Last week, Iranian President Mahmoud Ahmadinejad promised to deliver a “telling blow” against “global powers” on Feb. 11, the 31st anniversary of the Islamic Revolution, and yesterday, right on schedule, we found out what that blow was. Iran, he boasted before a bussed-in crowd, is now a “nuclear state.” He and his Revolutionary Guards have not yet built a nuclear weapon, but they have — assuming they’re telling the truth — made enormous progress by enriching uranium at the crucial 20 percent threshold.

Yet while millions of Iranians are in open rebellion against their own hated government, the United States is still making policy as if they did not exist. Obama administration officials are ready to impose sanctions, but they’re doing it for the wrong reason. Sanctions, a senior official said, are “about driving them back to negotiations because the real goal here is to avoid war.”

All of us — Left, Right, and Center — worry about war with Iran. “Doves” hope to skirt a small- or medium-sized conflict, while “hawks” dwell on the threat of nuclear war. Doves would rather Iran get the bomb than go to war, while hawks would back anti-government demonstrators or destroy the weapons facilities outright. Every approach is risky, and I don’t know which is best, but this much is all but certain: we won’t be in the clear until the leadership, and perhaps the whole state, is replaced.
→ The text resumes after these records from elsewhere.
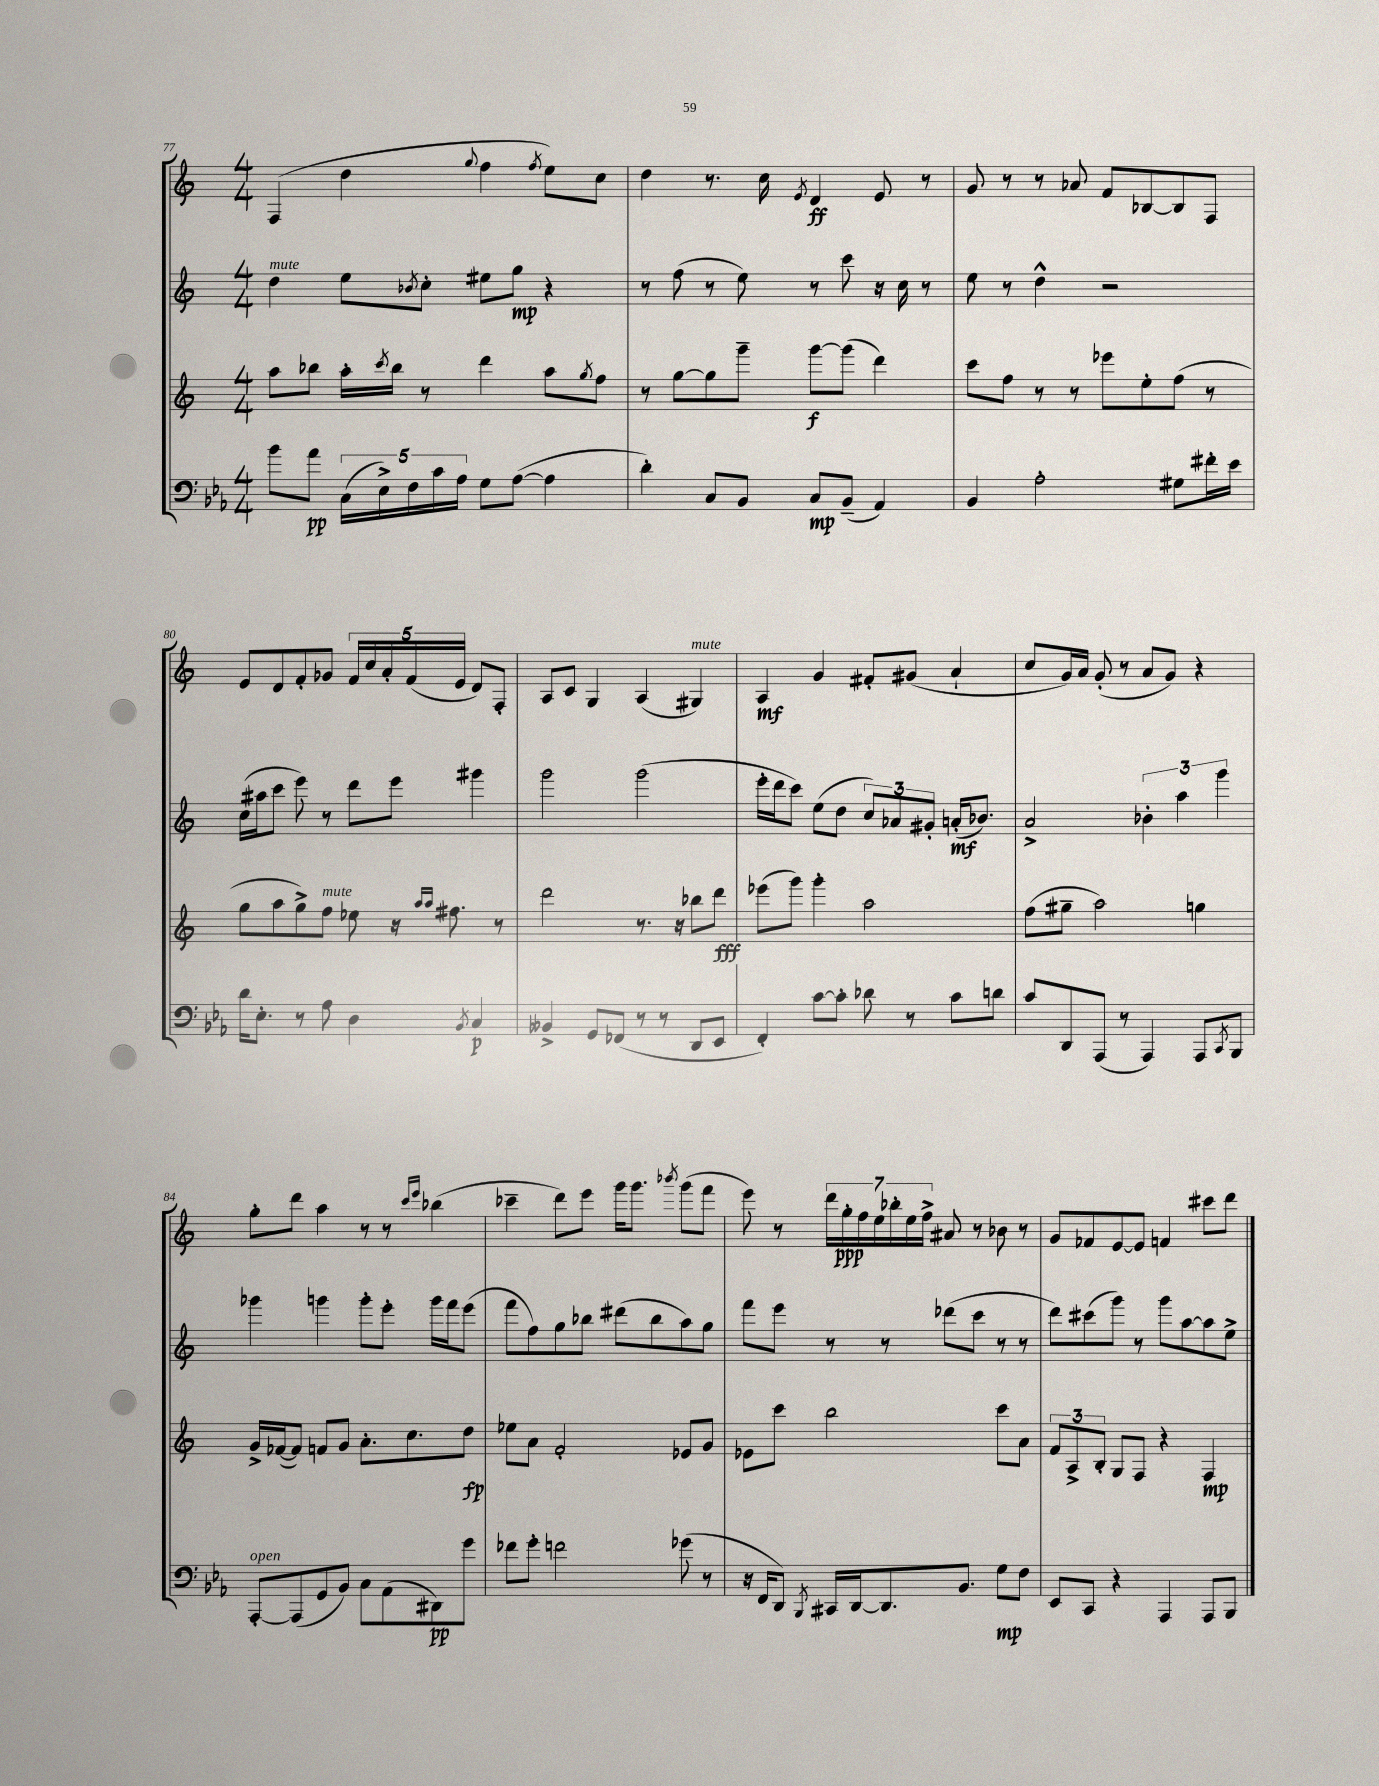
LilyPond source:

<<
\new StaffGroup <<
\new Staff = "s0" {
    \clef treble \key c \major \numericTimeSignature \time 4/4
    f4( d''4 \appoggiatura { g''8 } f''4 \acciaccatura { f''8 } e''8) c''8 |
    d''4 r8. c''16 \acciaccatura { e'8 } d'4\ff e'8 r8 |
    g'8 r8 r8 aes'8 f'8 bes8~ bes8 f8 |
    e'8 d'8 f'8-. ges'8 \tuplet 5/4 { f'16 c''16 a'16-. f'16( e'16 } d'8) f8-. |
    a8 c'8 g4 a4( gis4^\markup { \italic "mute" }) |
    a4\mf g'4 fis'8-. gis'8( a'4-! |
    c''8 g'16) a'16 g'8-.( r8 a'8 g'8) r4 |
    g''8-. d'''8 a''4 r8 r8 \grace { c'''16 e'''16 } bes''4( |
    ces'''4-- d'''8) e'''8 g'''16 g'''8. \acciaccatura { bes'''8 } g'''8( f'''8 |
    e'''8) r8 \tuplet 7/4 { d'''16 g''16-.\ppp f''16 e''16 bes''16-. e''16 f''16-> } ais'8 r8 bes'8 r8 |
    g'8 fes'8 e'8~ e'8 f'4 cis'''8 d'''8 \bar "|." |
}
\new Staff = "s1" {
    \clef treble \key c \major \numericTimeSignature \time 4/4
    d''4^\markup { \italic "mute" } e''8 \acciaccatura { bes'8 } c''8-. eis''8 g''8\mp r4 |
    r8 f''8( r8 e''8) r8 c'''8 r16 c''16 r8 |
    e''8 r8 d''4-^ r2 |
    c''16( ais''16 c'''8 e'''8) r8 d'''8 e'''8 gis'''4 |
    g'''2 g'''2( |
    e'''16-. d'''16 c'''8) e''8( d''8 \tuplet 3/2 { c''8) aes'8 gis'8-. } a'16-.\mf( bes'8.) |
    a'2-> \tuplet 3/2 { bes'4-. a''4 g'''4 } |
    ges'''4 g'''4 g'''8-. e'''8-. g'''16 f'''16 e'''8( |
    f'''8 f''8) g''8 bes''8 dis'''8( bes''8 a''8) g''8 |
    f'''8 e'''8 r8 r8 des'''8( c'''8 r8 r8 |
    d'''8) cis'''8( g'''8) r8 g'''8 a''8~ a''8 e''8-> \bar "|." |
}
\new Staff = "s2" {
    \clef treble \key c \major \numericTimeSignature \time 4/4
    a''8 bes''8 a''16-. \acciaccatura { c'''8 } bes''16 r8 d'''4 a''8 \acciaccatura { g''8 } f''8 |
    r8 g''8~ g''8 g'''8-- g'''8~\f g'''8( d'''4) |
    c'''8 f''8 r8 r8 ees'''8 e''8-. f''8( r8 |
    g''8 a''8 g''8->) f''8^\markup { \italic "mute" } ees''8 r16 \grace { a''16 a''16 } fis''8. r8 |
    d'''2 r8. r16 bes''8 d'''8\fff |
    ees'''8( g'''8) g'''4-. a''2 |
    f''8( gis''8-- a''2) g''4 |
    g'16-> fes'16~( fes'8) f'8 g'8 a'8.-. c''8. d''8\fp |
    ees''8 a'8 f'2-. ees'8 g'8 |
    ees'8 c'''8 b''2 c'''8 a'8 |
    \tuplet 3/2 { f'8 a8-> b8-. } g8 f8 r4 f4\mp \bar "|." |
}
\new Staff = "s3" {
    \clef bass \key ees \major \numericTimeSignature \time 4/4
    bes'8 aes'8\pp \tuplet 5/4 { c16( ees16->) f16 c'16 aes16 } g8 aes8~( aes4 |
    d'4-.) c8 bes,8 c8\mp bes,8--( aes,4) |
    bes,4 aes2-. gis8 fis'16-. ees'16 |
    d'16 ees8.-. r8 aes8 d4 \acciaccatura { bes,8 } c4\p |
    beses,4-> g,8 fes,8( r8 r8 d,8 ees,8 |
    f,4-.) c'8~ c'8-. des'8 r8 c'8 d'8 |
    c'8 d,8 aes,,8( r8 aes,,4) aes,,8 \acciaccatura { c,8 } bes,,8 |
    aes,,8~-.^\markup { \italic "open" } aes,,8( g,8 bes,8) c8 aes,8( dis,8\pp) g'8 |
    fes'8 g'8-. f'2 ges'8( r8 |
    r16 f,16 d,8) \acciaccatura { bes,,8 } cis,16 d,16~ d,8. bes,8. g8\mp f8 |
    ees,8 c,8 r4 aes,,4 aes,,8 bes,,8 \bar "|." |
}
>>
>>
\layout { \context { \Score currentBarNumber = #77 } }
Sanctions might help at this point, but negotiations — which the unnamed official hopes to return to — will not. Resistance is at the core of the regime’s ideology. Expecting Ahmadinejad and Khamenei to give that up is like asking Fidel Castro to scrap socialism or Benjamin Netanyahu to let go of Zionism. The odds of it happening are near zero. If that was unclear a year ago, it shouldn’t be now.

No one can know if Iran’s opposition will topple the government, but the odds of it happening are well above zero. If Ahmadinejad and Khamenei bolt the country next month, will anybody really be all that surprised? It would look obvious and inevitable in hindsight. Pessimists say the regime is durable, and maybe it is, but communist governments in Europe looked that way, too, and they weren’t. CIA analysts said it about Iran’s shah in 1979, and they were wrong.

A civilian nuclear-energy program in a secular and moderate Iran won’t be a fraction as troubling as the current nuclear-weapons program in Khomeinist Iran. Politically moderate Iranians won’t nuke Israelis, Arabs, or anyone else, and they’re a lot less likely to even build the bombs in the first place. At the same time, Iran’s Islamic Republic regime has been a toxic menace in the Middle East for 31 years, even without nuclear weapons. It’s the biggest state sponsor of terrorists in the world, it has already ignited a number of conflicts, and it is not going to stop. If the goal here is to avoid war, as the administration says, even if the weapons program is mothballed, it won’t be enough. The rulers themselves are the problem.

Regime change is the bold stroke that would cut the Gordian Knot. It would decapitate the Iranian-Syrian-Hamas-Hezbollah resistance bloc. Jerusalem, Beirut, Baghdad, Tehran, Cairo, Riyadh, and Gaza would all breathe easier. As Reuel Marc Gerecht wrote two days ago, “A democratic revolution in Tehran could well prove the most momentous Mideastern event since the fall of the Ottoman Empire.”

William Kristol wonders if the phrase “regime change” makes the administration uneasy, if it reminds the president and his advisers too much of George W. Bush. Maybe it does, although it shouldn’t — not if regime change comes from within rather than at American gunpoint.

Obama need not transform himself into a Reagan or Bush. If “regime change” tastes bitter, what’s wrong with hope and change in Iran? Instead of cajoling Khamenei — who will never negotiate in good faith — the president need only ask himself the following question when presented with policy options from his advisers: will this or won’t this shorten the lifespan of that government?